**WHAT THIS TASK INVOLVES:** Below are the records; pull every line that includes "lines".

Records from a data collection
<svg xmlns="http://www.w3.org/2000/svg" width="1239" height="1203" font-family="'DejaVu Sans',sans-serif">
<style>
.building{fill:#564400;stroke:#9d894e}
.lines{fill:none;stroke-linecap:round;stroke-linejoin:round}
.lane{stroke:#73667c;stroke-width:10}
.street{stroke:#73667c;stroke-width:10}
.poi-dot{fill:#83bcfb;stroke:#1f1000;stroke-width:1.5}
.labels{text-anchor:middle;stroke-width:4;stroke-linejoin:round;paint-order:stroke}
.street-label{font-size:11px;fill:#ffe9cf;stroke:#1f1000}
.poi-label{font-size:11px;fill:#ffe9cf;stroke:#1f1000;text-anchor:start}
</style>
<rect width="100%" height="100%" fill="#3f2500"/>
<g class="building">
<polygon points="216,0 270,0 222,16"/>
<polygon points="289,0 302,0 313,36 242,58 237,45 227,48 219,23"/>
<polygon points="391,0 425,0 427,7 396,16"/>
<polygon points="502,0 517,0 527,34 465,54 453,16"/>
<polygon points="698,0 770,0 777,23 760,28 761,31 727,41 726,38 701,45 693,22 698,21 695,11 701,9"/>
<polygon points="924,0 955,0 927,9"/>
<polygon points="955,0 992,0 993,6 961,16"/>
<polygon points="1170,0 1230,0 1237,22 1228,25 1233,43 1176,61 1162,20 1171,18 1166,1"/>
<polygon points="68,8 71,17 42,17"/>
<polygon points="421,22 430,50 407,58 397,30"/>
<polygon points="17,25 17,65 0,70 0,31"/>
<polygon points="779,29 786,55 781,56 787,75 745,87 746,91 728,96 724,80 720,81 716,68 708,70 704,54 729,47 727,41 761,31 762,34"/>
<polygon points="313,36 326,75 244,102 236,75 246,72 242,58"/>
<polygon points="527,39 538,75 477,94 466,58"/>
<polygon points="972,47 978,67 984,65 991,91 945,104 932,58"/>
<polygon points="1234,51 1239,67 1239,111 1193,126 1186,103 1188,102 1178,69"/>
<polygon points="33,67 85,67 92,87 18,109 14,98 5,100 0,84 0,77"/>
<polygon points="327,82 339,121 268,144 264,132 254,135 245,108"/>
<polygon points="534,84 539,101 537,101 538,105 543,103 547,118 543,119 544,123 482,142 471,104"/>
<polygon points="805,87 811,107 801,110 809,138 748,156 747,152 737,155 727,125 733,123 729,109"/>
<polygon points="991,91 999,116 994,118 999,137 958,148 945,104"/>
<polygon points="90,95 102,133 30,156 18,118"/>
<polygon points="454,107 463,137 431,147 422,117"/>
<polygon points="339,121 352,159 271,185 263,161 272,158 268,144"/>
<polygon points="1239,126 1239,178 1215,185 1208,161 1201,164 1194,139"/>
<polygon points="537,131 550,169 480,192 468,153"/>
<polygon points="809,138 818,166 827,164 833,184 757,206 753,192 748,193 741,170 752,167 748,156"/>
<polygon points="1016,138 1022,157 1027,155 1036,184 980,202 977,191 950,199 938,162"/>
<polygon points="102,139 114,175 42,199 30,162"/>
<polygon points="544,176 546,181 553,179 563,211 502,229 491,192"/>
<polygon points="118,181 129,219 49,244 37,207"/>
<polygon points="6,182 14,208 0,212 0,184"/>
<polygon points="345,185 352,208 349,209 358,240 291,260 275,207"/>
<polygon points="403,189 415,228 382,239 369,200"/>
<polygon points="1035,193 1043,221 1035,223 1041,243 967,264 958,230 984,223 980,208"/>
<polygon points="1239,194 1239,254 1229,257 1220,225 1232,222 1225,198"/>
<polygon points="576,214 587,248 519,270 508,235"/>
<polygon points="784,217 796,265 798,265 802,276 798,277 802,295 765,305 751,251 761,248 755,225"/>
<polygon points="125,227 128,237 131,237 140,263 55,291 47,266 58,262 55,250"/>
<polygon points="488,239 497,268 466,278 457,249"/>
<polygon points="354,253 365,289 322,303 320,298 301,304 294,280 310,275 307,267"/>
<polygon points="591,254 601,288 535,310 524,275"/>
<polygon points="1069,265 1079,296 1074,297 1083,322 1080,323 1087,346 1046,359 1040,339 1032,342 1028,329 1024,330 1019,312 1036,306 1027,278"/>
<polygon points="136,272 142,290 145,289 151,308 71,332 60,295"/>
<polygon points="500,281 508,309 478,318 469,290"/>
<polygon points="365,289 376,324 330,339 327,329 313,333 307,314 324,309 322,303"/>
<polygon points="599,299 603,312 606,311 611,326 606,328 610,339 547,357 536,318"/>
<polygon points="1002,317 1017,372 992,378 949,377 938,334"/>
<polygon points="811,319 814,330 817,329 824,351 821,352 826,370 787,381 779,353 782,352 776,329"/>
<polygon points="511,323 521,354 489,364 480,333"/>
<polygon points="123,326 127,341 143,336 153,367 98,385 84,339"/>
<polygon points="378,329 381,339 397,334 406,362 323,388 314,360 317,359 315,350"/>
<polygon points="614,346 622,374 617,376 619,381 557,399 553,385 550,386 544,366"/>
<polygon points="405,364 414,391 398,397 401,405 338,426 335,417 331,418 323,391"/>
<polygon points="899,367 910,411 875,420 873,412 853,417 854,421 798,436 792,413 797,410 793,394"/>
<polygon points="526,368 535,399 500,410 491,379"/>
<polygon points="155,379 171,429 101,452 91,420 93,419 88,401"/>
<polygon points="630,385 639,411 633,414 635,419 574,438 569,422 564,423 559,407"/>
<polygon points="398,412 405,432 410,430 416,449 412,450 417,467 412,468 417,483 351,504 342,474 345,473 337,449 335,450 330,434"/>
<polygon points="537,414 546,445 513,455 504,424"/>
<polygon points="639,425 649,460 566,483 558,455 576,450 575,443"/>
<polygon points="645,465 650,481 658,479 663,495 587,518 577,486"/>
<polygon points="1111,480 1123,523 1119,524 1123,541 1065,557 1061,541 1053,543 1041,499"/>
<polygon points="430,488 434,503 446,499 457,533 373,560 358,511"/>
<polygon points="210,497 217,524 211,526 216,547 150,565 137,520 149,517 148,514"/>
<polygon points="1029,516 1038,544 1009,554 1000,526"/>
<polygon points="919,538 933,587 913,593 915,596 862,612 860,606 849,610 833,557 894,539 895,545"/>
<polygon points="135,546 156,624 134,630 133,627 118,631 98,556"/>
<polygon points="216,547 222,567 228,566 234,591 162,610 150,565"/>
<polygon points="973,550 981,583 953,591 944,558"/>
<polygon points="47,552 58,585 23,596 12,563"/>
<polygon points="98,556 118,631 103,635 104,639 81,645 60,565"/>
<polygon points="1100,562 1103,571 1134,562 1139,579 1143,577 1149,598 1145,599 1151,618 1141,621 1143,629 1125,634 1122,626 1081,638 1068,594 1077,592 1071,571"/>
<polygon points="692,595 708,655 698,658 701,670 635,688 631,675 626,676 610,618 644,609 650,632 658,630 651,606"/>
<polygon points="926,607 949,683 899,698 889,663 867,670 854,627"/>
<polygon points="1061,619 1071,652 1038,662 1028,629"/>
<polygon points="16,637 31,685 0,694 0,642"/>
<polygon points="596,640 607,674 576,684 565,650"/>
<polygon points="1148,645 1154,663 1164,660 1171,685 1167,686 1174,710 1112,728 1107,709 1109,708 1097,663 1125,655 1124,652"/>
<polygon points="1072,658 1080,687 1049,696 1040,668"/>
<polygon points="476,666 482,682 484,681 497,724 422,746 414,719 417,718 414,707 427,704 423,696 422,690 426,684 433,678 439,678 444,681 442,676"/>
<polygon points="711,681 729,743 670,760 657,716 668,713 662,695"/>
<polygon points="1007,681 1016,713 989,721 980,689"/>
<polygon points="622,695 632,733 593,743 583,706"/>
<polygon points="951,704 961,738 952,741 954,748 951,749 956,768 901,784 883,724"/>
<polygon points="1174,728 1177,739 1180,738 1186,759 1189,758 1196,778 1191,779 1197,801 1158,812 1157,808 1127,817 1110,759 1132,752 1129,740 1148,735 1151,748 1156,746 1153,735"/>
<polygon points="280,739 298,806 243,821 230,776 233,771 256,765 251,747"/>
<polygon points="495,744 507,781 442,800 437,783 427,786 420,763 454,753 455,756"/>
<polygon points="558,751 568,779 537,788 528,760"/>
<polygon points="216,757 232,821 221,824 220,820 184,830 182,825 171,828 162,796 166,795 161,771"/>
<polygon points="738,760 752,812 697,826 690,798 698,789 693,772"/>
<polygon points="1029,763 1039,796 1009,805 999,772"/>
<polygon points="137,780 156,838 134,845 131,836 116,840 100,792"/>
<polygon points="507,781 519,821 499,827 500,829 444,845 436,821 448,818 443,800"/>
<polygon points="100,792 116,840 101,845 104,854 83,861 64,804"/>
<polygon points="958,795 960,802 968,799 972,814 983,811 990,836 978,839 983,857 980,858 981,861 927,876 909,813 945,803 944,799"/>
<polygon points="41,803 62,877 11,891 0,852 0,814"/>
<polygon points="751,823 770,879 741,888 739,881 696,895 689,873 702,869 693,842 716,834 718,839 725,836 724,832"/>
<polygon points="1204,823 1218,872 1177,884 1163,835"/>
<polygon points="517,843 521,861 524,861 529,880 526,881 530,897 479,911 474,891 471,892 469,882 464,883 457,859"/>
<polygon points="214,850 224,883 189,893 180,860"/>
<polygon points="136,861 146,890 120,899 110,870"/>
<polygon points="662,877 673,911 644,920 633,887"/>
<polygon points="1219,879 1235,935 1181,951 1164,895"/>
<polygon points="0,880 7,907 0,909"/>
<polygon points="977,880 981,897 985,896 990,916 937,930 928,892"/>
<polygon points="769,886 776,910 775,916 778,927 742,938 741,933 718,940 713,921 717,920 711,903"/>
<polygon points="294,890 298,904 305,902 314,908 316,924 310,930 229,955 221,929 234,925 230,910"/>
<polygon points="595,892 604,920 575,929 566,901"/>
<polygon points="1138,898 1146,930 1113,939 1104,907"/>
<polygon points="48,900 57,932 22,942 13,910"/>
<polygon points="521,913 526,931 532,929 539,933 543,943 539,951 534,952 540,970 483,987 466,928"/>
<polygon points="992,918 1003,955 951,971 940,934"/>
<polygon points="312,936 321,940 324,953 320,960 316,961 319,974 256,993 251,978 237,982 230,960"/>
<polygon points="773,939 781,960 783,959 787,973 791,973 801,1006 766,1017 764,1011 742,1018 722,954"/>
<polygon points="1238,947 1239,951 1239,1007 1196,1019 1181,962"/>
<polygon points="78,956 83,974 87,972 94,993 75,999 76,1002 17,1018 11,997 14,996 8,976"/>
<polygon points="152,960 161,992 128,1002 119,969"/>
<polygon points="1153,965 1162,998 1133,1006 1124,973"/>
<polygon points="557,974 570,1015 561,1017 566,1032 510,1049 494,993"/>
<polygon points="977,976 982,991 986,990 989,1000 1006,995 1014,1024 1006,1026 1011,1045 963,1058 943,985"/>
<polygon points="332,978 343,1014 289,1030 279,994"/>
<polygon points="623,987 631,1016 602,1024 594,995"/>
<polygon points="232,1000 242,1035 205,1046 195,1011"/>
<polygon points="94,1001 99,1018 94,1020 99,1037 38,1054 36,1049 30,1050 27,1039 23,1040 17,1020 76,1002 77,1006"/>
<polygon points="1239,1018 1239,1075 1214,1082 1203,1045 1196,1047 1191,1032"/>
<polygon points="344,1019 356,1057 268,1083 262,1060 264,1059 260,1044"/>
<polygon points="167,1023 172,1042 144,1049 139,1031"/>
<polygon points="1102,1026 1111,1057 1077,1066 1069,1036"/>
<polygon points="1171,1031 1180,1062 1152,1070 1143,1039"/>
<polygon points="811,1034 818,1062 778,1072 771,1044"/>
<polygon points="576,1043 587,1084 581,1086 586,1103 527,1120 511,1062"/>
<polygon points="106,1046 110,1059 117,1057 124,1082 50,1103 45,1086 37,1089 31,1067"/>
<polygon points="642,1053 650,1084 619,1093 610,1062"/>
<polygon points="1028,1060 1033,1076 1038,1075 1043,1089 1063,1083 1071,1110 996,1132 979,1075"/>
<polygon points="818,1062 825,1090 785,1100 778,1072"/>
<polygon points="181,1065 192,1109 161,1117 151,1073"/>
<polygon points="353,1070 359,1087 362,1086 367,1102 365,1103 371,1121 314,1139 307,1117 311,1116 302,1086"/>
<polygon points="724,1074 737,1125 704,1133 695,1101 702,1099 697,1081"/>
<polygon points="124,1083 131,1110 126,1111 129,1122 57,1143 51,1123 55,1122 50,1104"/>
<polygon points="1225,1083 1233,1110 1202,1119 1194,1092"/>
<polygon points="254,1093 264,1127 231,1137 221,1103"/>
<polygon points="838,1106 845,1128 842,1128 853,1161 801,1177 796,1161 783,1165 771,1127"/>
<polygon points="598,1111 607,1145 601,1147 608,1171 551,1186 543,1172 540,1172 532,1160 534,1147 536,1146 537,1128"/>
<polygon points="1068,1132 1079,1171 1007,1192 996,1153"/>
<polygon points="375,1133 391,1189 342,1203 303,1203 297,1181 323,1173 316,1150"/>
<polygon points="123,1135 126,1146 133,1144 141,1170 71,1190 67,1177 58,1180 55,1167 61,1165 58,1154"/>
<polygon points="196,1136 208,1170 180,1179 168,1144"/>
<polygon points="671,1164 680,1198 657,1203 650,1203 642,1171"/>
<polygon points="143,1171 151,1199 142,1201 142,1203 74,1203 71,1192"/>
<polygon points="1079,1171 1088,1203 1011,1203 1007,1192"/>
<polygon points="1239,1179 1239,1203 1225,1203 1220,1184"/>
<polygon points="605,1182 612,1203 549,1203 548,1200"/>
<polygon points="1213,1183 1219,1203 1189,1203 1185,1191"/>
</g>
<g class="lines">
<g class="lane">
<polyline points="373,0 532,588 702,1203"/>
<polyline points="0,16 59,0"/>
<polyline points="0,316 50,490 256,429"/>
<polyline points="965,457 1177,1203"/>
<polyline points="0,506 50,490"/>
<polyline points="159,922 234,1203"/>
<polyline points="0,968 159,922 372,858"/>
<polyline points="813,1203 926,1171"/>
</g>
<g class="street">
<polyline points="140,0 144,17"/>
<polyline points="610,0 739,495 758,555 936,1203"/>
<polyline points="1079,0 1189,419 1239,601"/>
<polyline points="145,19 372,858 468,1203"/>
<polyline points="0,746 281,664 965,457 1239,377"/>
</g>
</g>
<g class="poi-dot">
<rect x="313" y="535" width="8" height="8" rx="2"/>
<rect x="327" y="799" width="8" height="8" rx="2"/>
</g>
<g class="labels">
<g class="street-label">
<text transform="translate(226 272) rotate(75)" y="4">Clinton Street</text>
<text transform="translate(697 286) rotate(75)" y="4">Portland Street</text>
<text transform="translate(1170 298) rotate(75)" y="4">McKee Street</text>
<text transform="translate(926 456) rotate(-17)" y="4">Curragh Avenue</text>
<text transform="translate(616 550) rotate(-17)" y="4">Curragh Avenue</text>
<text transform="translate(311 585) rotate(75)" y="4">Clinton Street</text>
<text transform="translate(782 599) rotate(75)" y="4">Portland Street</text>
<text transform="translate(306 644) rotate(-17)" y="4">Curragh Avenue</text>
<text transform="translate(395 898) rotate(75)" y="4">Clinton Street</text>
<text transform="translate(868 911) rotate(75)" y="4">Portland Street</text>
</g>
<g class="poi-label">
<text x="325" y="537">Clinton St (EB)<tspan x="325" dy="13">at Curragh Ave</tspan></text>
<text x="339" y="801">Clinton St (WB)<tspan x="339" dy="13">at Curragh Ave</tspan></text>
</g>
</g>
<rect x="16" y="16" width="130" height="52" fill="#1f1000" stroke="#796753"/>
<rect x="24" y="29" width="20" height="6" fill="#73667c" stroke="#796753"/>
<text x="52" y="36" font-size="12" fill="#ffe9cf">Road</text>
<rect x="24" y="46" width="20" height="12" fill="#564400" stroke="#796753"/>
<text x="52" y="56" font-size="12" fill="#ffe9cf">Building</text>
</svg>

**PROBLEM SOLUTION:**
.lines{fill:none;stroke-linecap:round;stroke-linejoin:round}
<g class="lines">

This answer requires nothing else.